EXTRACTED RECORDS START

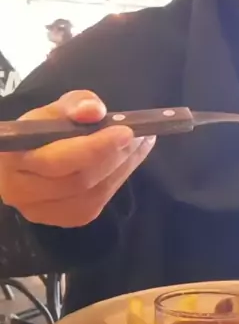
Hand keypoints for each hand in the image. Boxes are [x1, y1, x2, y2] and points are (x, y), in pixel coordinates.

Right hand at [0, 91, 155, 227]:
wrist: (30, 156)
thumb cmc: (41, 129)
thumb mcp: (55, 108)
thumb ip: (74, 105)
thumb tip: (94, 111)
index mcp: (11, 159)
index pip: (56, 161)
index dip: (94, 148)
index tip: (126, 131)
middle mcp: (20, 192)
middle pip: (78, 181)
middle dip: (115, 156)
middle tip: (141, 134)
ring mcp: (41, 212)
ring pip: (92, 195)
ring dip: (123, 167)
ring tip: (141, 143)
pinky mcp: (64, 219)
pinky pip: (97, 202)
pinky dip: (118, 179)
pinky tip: (129, 159)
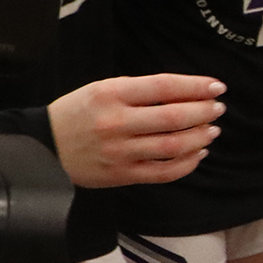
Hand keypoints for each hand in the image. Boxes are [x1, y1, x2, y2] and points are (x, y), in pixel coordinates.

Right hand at [47, 75, 223, 185]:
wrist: (44, 147)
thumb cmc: (76, 114)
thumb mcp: (100, 89)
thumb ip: (139, 90)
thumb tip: (184, 91)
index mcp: (111, 94)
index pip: (164, 87)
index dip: (196, 87)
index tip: (217, 87)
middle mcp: (117, 123)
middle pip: (174, 117)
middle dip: (204, 112)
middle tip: (218, 108)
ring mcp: (120, 152)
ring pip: (173, 146)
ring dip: (200, 137)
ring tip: (212, 130)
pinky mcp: (122, 176)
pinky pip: (164, 173)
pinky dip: (187, 164)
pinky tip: (198, 153)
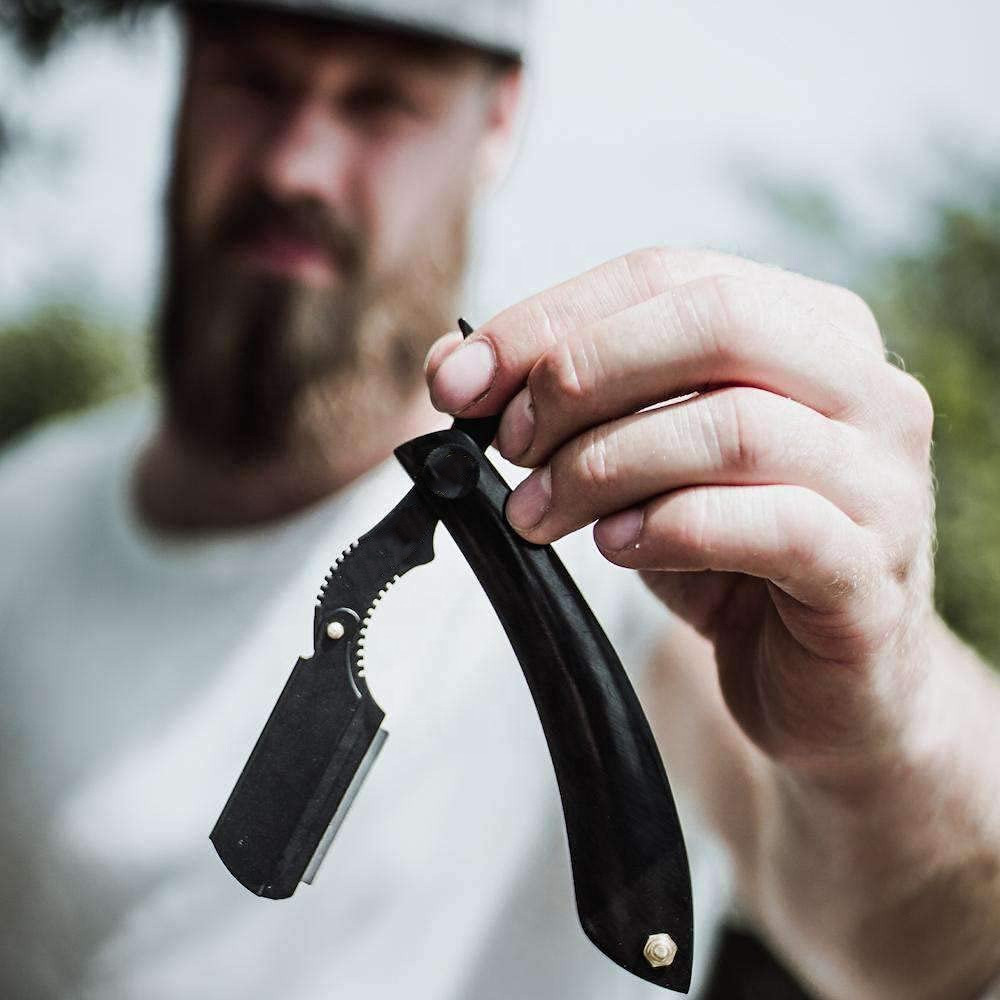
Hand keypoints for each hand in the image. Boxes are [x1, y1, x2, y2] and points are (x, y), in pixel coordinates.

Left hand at [426, 248, 936, 778]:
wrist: (825, 680)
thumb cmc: (730, 555)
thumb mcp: (641, 463)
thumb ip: (567, 405)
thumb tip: (453, 367)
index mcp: (807, 327)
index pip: (666, 276)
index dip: (549, 318)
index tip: (459, 379)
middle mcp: (863, 386)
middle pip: (714, 324)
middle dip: (582, 374)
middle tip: (509, 442)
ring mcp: (882, 478)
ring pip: (735, 428)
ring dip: (606, 465)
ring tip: (538, 511)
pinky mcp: (872, 572)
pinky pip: (773, 526)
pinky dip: (672, 528)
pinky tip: (617, 545)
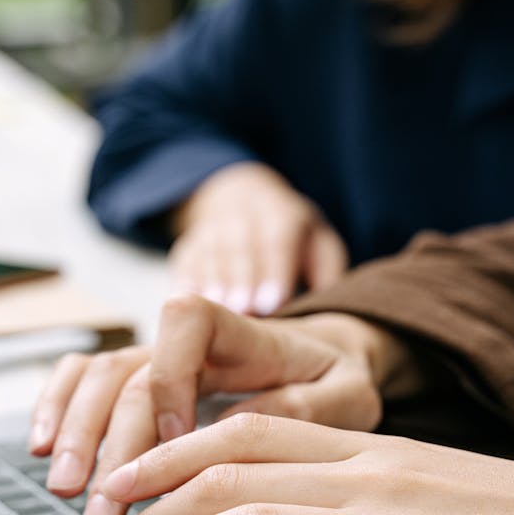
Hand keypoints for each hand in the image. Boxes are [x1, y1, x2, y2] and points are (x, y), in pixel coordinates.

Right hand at [30, 297, 422, 514]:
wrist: (320, 365)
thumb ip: (305, 406)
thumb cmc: (334, 383)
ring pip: (98, 379)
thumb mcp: (347, 394)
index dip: (171, 379)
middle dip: (110, 445)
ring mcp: (157, 359)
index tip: (176, 441)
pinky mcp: (140, 381)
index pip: (186, 321)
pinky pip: (83, 378)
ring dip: (75, 435)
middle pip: (132, 373)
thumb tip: (240, 426)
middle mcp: (188, 341)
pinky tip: (38, 448)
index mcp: (241, 330)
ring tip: (65, 493)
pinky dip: (56, 407)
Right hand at [169, 162, 348, 314]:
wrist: (242, 199)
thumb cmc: (293, 240)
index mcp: (282, 214)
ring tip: (215, 315)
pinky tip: (188, 312)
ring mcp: (211, 228)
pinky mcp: (188, 246)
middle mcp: (244, 214)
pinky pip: (184, 264)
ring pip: (209, 252)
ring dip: (211, 284)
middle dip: (241, 278)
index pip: (278, 239)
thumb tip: (329, 315)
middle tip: (243, 311)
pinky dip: (185, 287)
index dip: (275, 270)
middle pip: (240, 245)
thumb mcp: (319, 246)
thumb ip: (325, 276)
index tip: (273, 304)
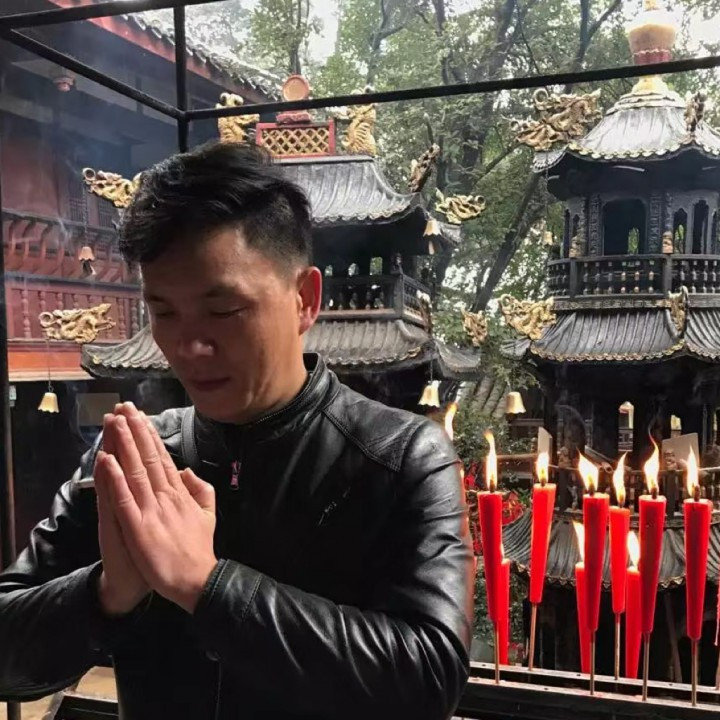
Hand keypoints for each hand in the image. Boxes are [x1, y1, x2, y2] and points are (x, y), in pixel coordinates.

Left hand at [101, 404, 216, 612]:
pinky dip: (115, 478)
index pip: (162, 457)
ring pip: (135, 470)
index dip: (149, 435)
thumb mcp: (208, 514)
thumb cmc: (198, 549)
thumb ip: (200, 490)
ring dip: (124, 444)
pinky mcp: (138, 527)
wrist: (197, 579)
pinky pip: (124, 499)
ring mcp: (151, 510)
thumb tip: (187, 470)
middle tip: (124, 407)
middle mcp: (166, 495)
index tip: (140, 416)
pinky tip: (106, 460)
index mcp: (179, 493)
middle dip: (136, 430)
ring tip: (114, 422)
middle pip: (148, 457)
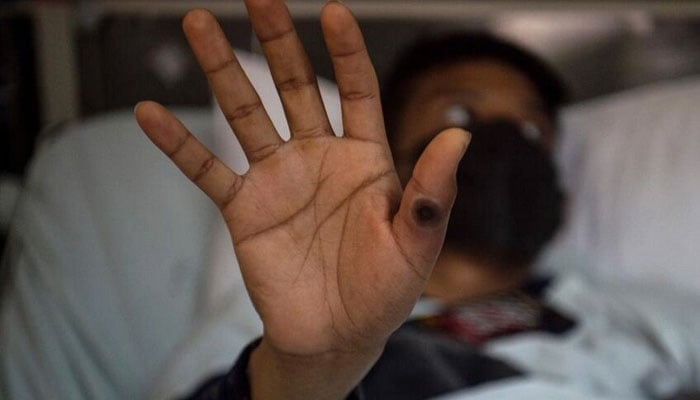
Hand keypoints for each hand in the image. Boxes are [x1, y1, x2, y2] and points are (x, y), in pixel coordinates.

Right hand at [135, 1, 468, 397]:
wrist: (338, 336)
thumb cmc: (384, 292)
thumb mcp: (417, 244)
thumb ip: (431, 192)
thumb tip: (459, 136)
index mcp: (365, 160)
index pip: (356, 91)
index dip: (346, 52)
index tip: (333, 11)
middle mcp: (318, 159)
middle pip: (295, 88)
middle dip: (278, 42)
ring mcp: (277, 180)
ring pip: (246, 115)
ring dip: (222, 71)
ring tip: (199, 24)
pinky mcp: (244, 210)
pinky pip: (206, 170)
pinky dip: (179, 144)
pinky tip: (149, 113)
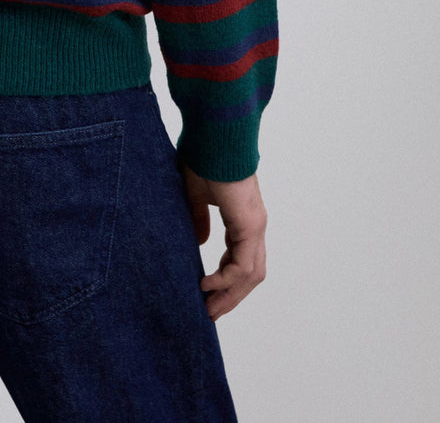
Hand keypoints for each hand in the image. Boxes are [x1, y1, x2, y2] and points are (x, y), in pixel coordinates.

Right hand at [178, 159, 266, 320]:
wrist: (214, 136)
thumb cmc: (203, 156)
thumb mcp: (195, 194)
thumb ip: (198, 219)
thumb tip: (200, 244)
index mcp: (242, 218)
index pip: (240, 259)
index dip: (226, 281)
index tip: (206, 294)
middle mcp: (253, 225)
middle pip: (250, 274)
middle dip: (230, 297)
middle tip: (209, 313)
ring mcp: (254, 226)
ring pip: (250, 275)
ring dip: (230, 295)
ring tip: (208, 308)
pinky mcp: (250, 224)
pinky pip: (242, 264)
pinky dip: (226, 279)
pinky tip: (206, 284)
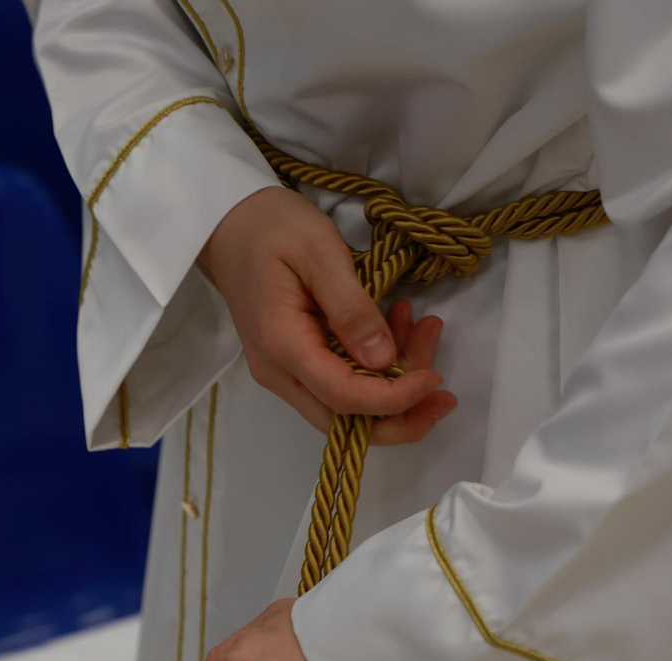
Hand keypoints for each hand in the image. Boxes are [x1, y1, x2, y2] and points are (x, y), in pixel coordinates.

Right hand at [199, 187, 456, 444]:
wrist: (229, 223)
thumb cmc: (272, 228)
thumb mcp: (319, 252)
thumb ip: (351, 308)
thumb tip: (383, 361)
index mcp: (282, 346)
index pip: (345, 399)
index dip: (396, 399)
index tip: (436, 377)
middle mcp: (278, 373)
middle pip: (344, 424)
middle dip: (401, 412)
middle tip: (442, 380)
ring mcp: (283, 372)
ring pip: (345, 409)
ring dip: (393, 386)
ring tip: (424, 327)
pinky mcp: (292, 364)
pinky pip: (338, 385)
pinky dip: (376, 369)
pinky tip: (398, 326)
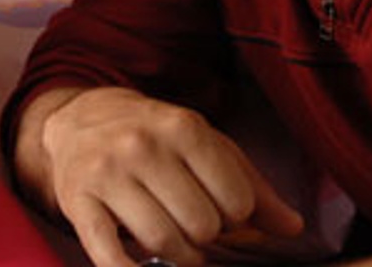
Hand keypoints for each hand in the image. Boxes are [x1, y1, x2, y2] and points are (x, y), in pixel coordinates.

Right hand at [39, 87, 302, 266]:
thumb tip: (293, 227)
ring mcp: (107, 173)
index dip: (235, 216)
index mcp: (182, 126)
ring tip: (173, 239)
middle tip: (192, 222)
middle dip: (205, 235)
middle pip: (201, 226)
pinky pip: (110, 257)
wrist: (81, 119)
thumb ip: (251, 183)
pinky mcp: (78, 202)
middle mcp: (143, 145)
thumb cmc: (155, 136)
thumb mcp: (204, 144)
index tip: (219, 207)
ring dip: (177, 255)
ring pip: (163, 243)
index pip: (236, 200)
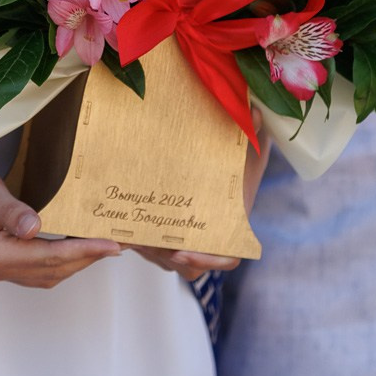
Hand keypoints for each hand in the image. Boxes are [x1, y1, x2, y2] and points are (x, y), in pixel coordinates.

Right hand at [0, 104, 121, 288]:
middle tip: (115, 246)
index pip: (48, 258)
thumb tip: (37, 228)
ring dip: (72, 263)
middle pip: (49, 272)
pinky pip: (32, 267)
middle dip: (85, 260)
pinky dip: (55, 260)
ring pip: (42, 274)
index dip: (84, 252)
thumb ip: (11, 209)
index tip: (112, 244)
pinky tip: (68, 246)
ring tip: (99, 247)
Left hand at [128, 120, 271, 282]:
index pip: (226, 258)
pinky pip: (152, 251)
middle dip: (167, 254)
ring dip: (150, 249)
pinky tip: (121, 229)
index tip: (182, 249)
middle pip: (188, 264)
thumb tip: (253, 110)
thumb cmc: (236, 166)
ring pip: (167, 259)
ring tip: (130, 233)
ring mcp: (188, 246)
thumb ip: (252, 135)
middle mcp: (209, 243)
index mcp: (231, 228)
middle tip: (146, 241)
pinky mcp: (167, 243)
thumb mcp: (247, 151)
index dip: (208, 261)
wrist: (222, 175)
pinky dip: (139, 242)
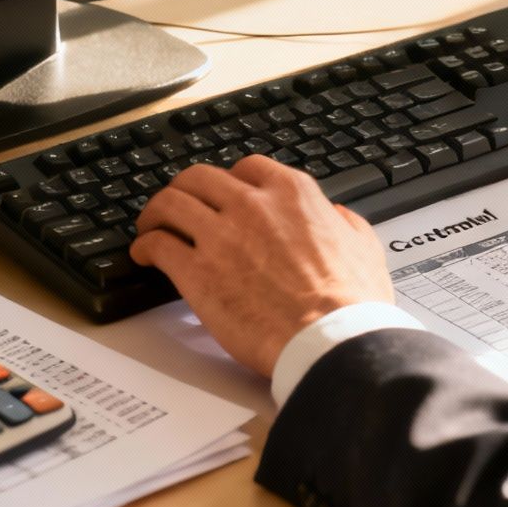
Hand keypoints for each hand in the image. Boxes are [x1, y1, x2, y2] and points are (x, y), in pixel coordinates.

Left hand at [131, 156, 393, 377]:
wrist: (329, 339)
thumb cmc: (349, 302)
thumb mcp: (362, 246)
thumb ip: (345, 223)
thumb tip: (337, 216)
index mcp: (292, 194)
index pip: (248, 167)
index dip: (230, 180)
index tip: (223, 194)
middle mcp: (252, 204)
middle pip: (199, 178)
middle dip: (185, 189)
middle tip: (178, 204)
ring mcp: (220, 235)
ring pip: (170, 203)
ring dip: (156, 213)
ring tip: (150, 227)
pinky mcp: (196, 271)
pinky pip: (157, 244)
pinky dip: (145, 246)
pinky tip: (144, 256)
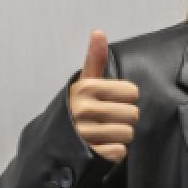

EXTRACTED RECORDS END

**EXERCISE BRIEF:**
Please print the lines above word for word, starting at the one with "wrist: (825, 680)" and ending at the one with "index pip: (162, 457)", both included, and without any picture.

**RESPONSE TO THIS TASK:**
wrist: (825, 680)
thumb cmc: (730, 555)
thumb mcp: (641, 463)
thumb ip: (567, 405)
thumb tip: (453, 367)
index mcp: (807, 327)
index pip: (666, 276)
index dip: (549, 318)
index tip: (459, 379)
middle mcp: (863, 386)
middle pip: (714, 324)
middle dip: (582, 374)
middle tip: (509, 442)
ring mcp: (882, 478)
ring pip: (735, 428)
ring dip: (606, 465)
ring tip: (538, 511)
pinky mcp: (872, 572)
pinky pip: (773, 526)
pinky dip: (672, 528)
pinky tip: (617, 545)
Hand keypoints for each hand in the image. Boxes are [x1, y1, x2, y2] and points are (x, y), in pixel coordinates.

Right hand at [30, 297, 422, 514]:
wrist: (320, 365)
thumb ip: (305, 406)
thumb cmc: (334, 383)
ring pip: (98, 379)
thumb mcp: (347, 394)
index dip: (171, 379)
middle dip: (110, 445)
ring mcp: (157, 359)
index tip: (176, 441)
pinky mcp: (140, 381)
index pip: (186, 321)
pinky pip: (83, 378)
ring dip: (75, 435)
middle pip: (132, 373)
thumb tip: (240, 426)
middle mcp: (188, 341)
pinky tip: (38, 448)
index mcp: (241, 330)
ring tip: (65, 493)
pinky dip: (56, 407)
Right hand at [169, 162, 348, 314]:
wrist: (242, 199)
thumb cmc: (293, 240)
index mcp: (282, 214)
ring tip: (215, 315)
pinky tip: (188, 312)
ring mcp: (211, 228)
pinky mcp: (188, 246)
middle mcp: (244, 214)
pinky pip: (184, 264)
ring pip: (209, 252)
ring dip: (211, 284)
middle dip: (241, 278)
index pip: (278, 239)
thumb tip: (329, 315)
middle tip: (243, 311)
pinky dip: (185, 287)
index dip: (275, 270)
middle pip: (240, 245)
thumb mcp: (319, 246)
thumb ip: (325, 276)
index tip: (273, 304)
Hand keypoints for each hand in the image. Boxes are [x1, y1, x2, y2] and points are (x, y), in pixel coordinates.

Left hand at [101, 404, 216, 612]:
pinky dip: (115, 478)
index pip: (162, 457)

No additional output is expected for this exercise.